Charitable Memberships, Volunteering, and Discounts

08/01/2009
Featured in print Digest

Our study is the first to explicitly consider the interaction between fundraising mechanism and mode of previous contributions to the charity.

As charities turn to the Internet to reach new donors, they face the challenge of knowing which traditional fundraising techniques will work online. A new study by Andreas Lange and Andrew Stocking shows that past donors tend to give more than non-donors, as one might expect. However, it also shows that past financial donors to a nonprofit group react differently to special membership discounts than do people who have only volunteered their time. 'We believe that our study is the first to explicitly consider the interaction between fundraising mechanism and mode of previous contributions to the charity,' they write in Charitable Memberships, Volunteering, and Discounts: Evidence from a Large-Scale Online Field Experiment (NBER Working Paper No. 14941).

Lange and Stocking look at online solicitations by a large left-leaning U.S. civil-rights advocacy group that were sent to 702,890 individuals. Some of the solicitations offered membership to the organization for $35; others offered a $10 discount off the $35 price; a third batch offered a $25 membership with no mention of a discount. Interestingly, the response rates to the $25 and $35 offers were identical: 0.23 percent. The simple price-cutting only reduced the average contribution from $45.21 to $36.32. But when the offer mentioned a special discount, the response rate went up to 0.27 percent. The average contribution did fall to $37.94, but the improved response was enough to make up the shortfall, so the nonprofit raised as many dollars with this appeal as with the $35 membership group.

This point is crucial for fundraisers because they generally adhere to the theory of the 'warm list effect.' That is, people who have donated money in the past (the warm list) are far more likely to do so again than non-donors. So if charities can use a special discount offer to increase their number of donors without sacrificing their dollar return, then they're expanding their warm list. These are the people from whom they can solicit funds in the future.

This study also more closely examines the nonprofit's past donors. Volunteers -- those who donated time to the organization (such as writing their congressman in support of the organization's viewpoint) -- were slightly more likely to contribute when offered the special discount (an additional 0.035 percentage points), but their average donation fell by $9.77. Also, the contribution rate of past donors was 2.6 times that of inactive donors; the rate for past money-donors was 14.5 times that of non-money donors. To manage these different types of potential donors, the authors conclude that charities can benefit from using an 'augmented warm list,' one that denotes when someone donated and whether it was time or money.

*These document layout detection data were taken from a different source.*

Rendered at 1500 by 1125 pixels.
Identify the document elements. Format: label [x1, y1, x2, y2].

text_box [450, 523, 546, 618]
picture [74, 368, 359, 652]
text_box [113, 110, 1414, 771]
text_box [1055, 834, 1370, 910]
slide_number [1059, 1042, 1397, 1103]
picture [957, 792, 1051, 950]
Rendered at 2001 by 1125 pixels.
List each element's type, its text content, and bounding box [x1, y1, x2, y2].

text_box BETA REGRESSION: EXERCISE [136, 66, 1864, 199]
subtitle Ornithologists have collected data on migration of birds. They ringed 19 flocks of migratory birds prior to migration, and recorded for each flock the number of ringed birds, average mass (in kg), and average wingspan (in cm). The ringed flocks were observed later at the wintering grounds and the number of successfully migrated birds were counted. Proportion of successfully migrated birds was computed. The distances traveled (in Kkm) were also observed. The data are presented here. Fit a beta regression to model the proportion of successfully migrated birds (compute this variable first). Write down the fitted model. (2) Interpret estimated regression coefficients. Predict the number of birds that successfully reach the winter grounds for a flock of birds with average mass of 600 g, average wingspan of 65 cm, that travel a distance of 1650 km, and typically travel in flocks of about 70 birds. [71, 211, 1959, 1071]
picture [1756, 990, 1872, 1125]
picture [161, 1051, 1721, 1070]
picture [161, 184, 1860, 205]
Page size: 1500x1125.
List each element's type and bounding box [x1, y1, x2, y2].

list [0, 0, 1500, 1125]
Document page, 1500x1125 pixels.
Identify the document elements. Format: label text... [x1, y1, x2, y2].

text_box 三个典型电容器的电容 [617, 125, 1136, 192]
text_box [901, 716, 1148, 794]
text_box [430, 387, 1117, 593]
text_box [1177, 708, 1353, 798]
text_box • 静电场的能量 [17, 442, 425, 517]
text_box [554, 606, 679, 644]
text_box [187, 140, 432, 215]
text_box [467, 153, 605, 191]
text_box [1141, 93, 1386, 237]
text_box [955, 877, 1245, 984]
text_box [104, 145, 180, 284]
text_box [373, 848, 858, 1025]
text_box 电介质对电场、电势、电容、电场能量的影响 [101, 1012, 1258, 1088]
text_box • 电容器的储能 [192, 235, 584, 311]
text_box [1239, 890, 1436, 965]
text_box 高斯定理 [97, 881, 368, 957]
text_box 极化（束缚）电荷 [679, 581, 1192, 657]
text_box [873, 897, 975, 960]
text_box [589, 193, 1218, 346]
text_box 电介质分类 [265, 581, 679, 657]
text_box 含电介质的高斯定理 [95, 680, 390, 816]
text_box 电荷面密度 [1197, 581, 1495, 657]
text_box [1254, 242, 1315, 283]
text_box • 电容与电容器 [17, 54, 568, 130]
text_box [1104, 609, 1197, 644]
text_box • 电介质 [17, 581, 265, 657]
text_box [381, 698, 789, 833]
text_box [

To gather some hints about the 'cost' and motivations of donors, Lange and Stocking look at the response to a picture-frame offer. If people donated more than $20, this nonprofit offered to send along the frame as a 'thank you.' It turns out that those who were offered a discount were more likely to accept the frame than the other two groups, but that past money- and time-donors were more likely to reject the frame than brand new donors. The authors conclude that 'warm list subjects' not only generate more revenue for the charity but also generate lower fundraising costs -- additional gifts are more likely to be turned down the more past donations ( of money or time) a subject has made.